Che si spenda poco (e male) per la ricerca è senz'altro vero, ma questa è una situazione che ci trasciniamo da decenni, non è certo di problema di oggi. Dunque non può essere neanche questo a giustificare le proteste di questi giorni. Inoltre il problema della ricerca, dei ricercatori, dei precari della ricerca, è un qualcosa di molto più complesso che va risolto, più che con un aumento (assai difficile nelle condizioni attuali) di fondi, con un ripensamento profondo dell'università e della ricerca in Italia. Vedremo quello che sarà il progetto in proposito presentato dal governo.
ehi calam bellino...considerare sprechi gli stipendi dei ricercatori e dei dottorandi che già si scannano per accedere a borse di 900 euri, vacci piano che è meglio.

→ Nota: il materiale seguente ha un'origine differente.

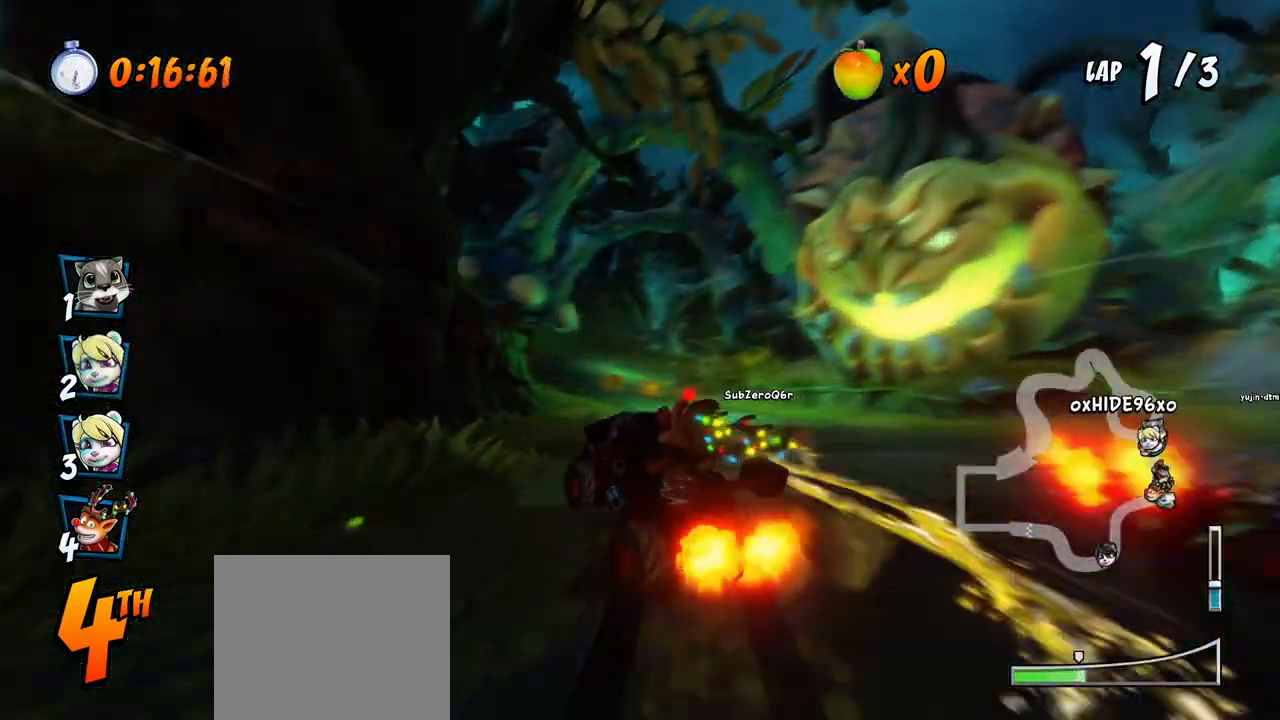
{"buttons": ["CROSS", "L1", "R2", "DPAD_UP", "DPAD_LEFT"], "left_stick": "center", "right_stick": "center", "events": [[67, "DPAD_UP", "down"], [217, "DPAD_RIGHT", "up"], [233, "DPAD_LEFT", "down"], [267, "DPAD_UP", "up"], [433, "DPAD_UP", "down"], [450, "L1", "down"]]}
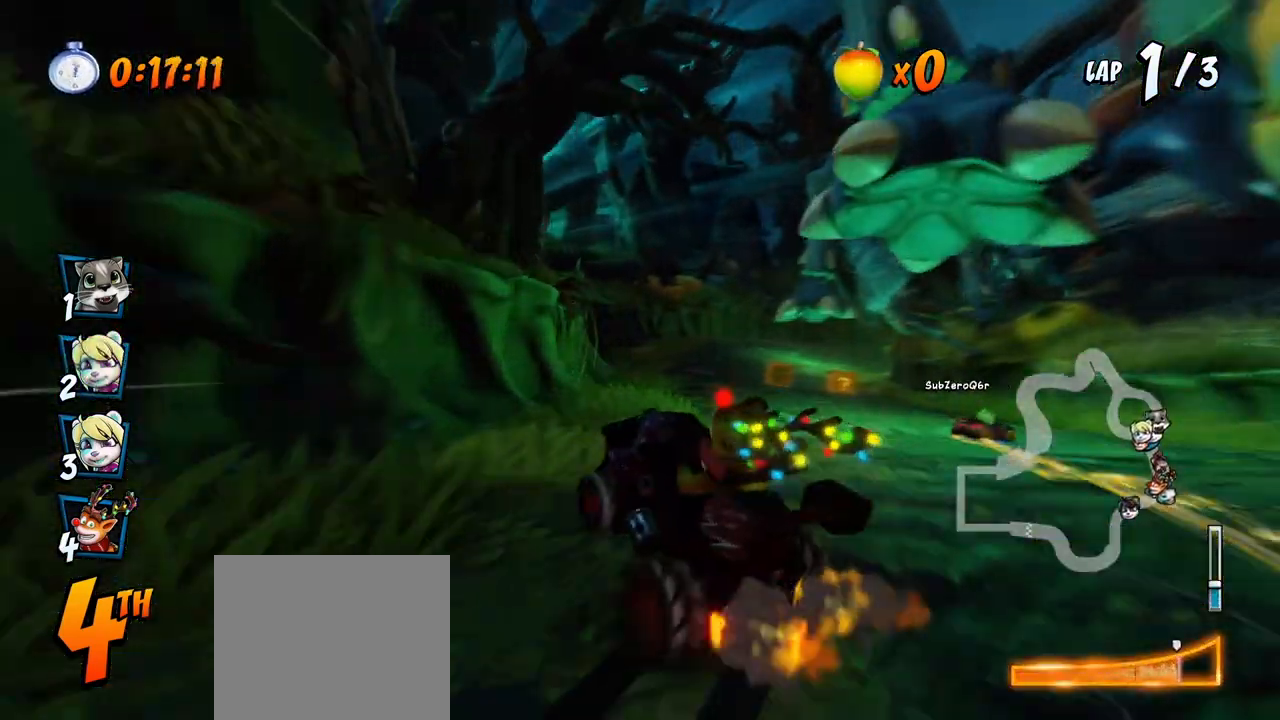
{"buttons": ["CROSS", "R2", "DPAD_RIGHT"], "left_stick": "center", "right_stick": "center", "events": [[133, "R2", "up"], [167, "DPAD_UP", "up"], [183, "DPAD_LEFT", "up"], [183, "L1", "up"], [200, "R2", "down"], [333, "DPAD_RIGHT", "down"], [350, "DPAD_UP", "down"], [400, "DPAD_UP", "up"]]}
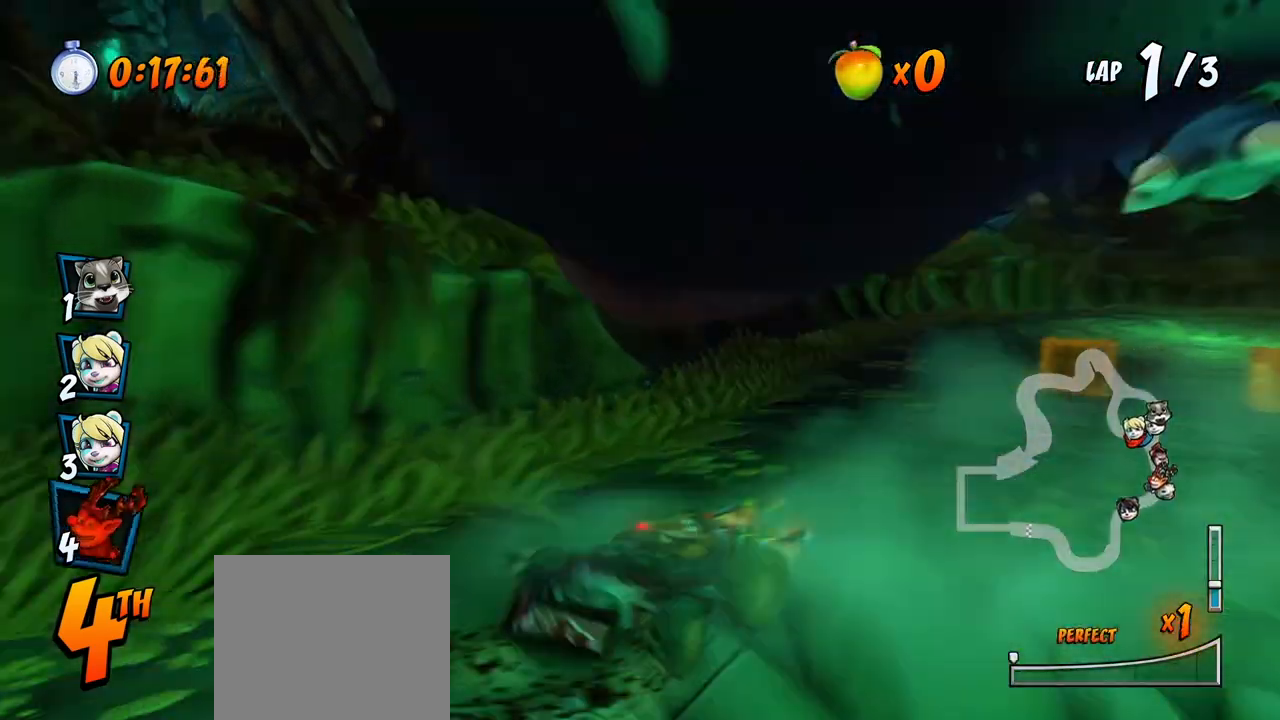
{"buttons": ["SQUARE", "R2", "DPAD_DOWN", "DPAD_RIGHT"], "left_stick": "center", "right_stick": "center", "events": [[33, "DPAD_UP", "down"], [50, "DPAD_UP", "up"], [200, "R2", "up"], [283, "DPAD_DOWN", "down"], [433, "R2", "down"], [450, "SQUARE", "down"], [500, "CROSS", "up"]]}
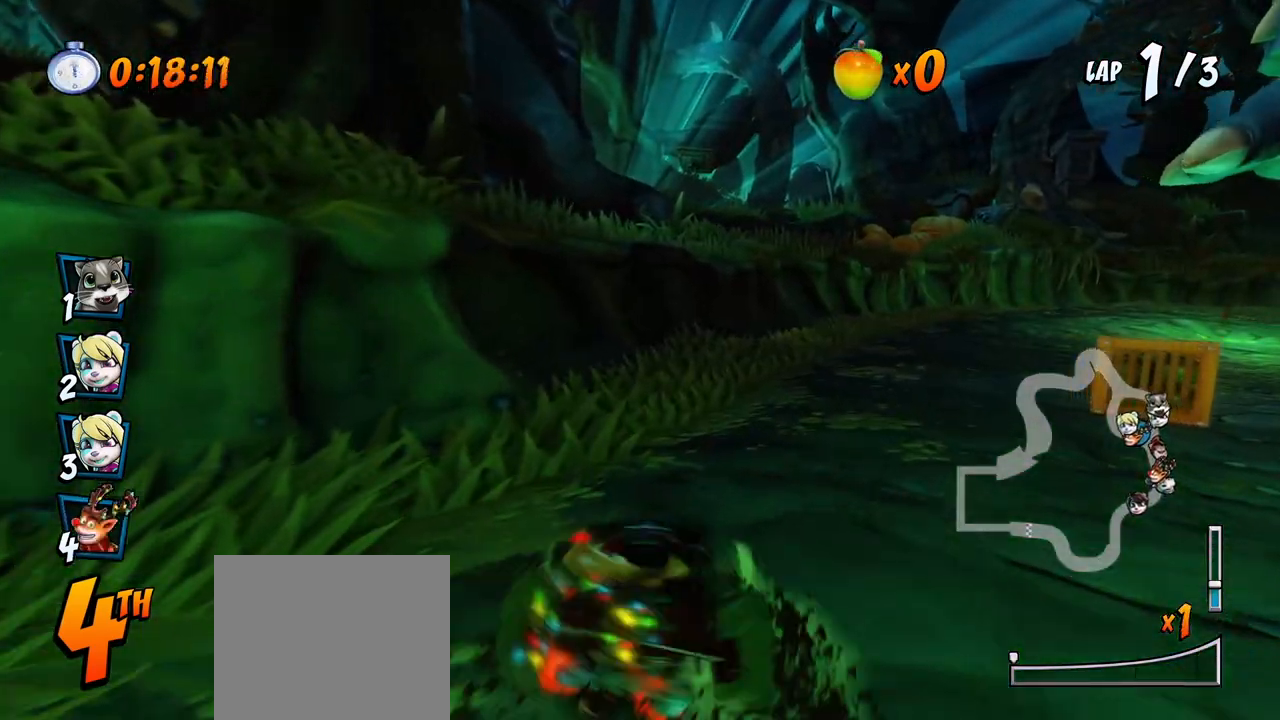
{"buttons": ["CROSS"], "left_stick": "center", "right_stick": "center", "events": [[383, "CROSS", "down"], [383, "R2", "up"], [400, "SQUARE", "up"], [450, "DPAD_RIGHT", "up"], [467, "DPAD_DOWN", "up"]]}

sono sprechi perchè l'italia spende meno di tutti per la ricerca e allora ci sembrano sprechi. le università non ce la fanno soprattutto perchè sono mal finanziate.
ehi nick io devo stare attenta a non farmi disinformare dalla propaganda sindacale e di sinistra, ma tu non scadere nel populismo con la solita storia degli sprechi italiani, perchè se di sprechi si parla, vedi quanto spende il cav. per il suo governuccio da crisi economica!
Anch'io, ai suoi tempi, prendevo 800.000 lire di dottorato... Infatti lo spreco non è quello, ma è tutto quello che c'è attorno. Non è vero che per l'università si spende poco: vedi che sei ancora vittima della disinformatjia comunista? Ciao e divertiti a Roma.
ne 68, ne 48. 08 = niente partiti, niente ideologie, niente violenza. 08 vuol dire ci avete rotto il cazzo: non pagheremo con i tagli ai nostri miseri finanziamenti le vostre missioni democratiche in medio oriente; i debiti accumulati dai vostri manager in alitalia, cirio parmalat ecc ecc; il sostegno alle banche, alle imprese (gli abbiamo regalato utili sicuri per 5 anni alla CAI... ma nn gli basta proprio mai?);
la Gelmini nn torna indietro? neanche noi. ma noi abbiamo un motivo semplice semplice: nn abbiamo piu niente da perdere, ci avete tolto perfino la speranza di 800 euro al mese per 1/3 di noi.
non siamo violenti, politicizzati e manovrati... siamo solo incazzati, ma civili, e finche nn avremmo un futuro protesteremo rendendo difficile la vita nelle città (soprattutto ai servi di partito come te)
Buona serata, vado a ballare all'università
Che la protesta sia spontanea e che rifiuti l'egida di uno schieramento politico l'ho compreso ed apprezzato. Tuttavia, mentre posso comprendere, anche se non condividere, le motivazioni di ricercatori e precari dell'università, proprio non comprendo, oltre che non condivido, quelle degli studenti universitari. Prendersela con la Gelmini, poi, mi pare, più che fuori luogo, fuori di senso.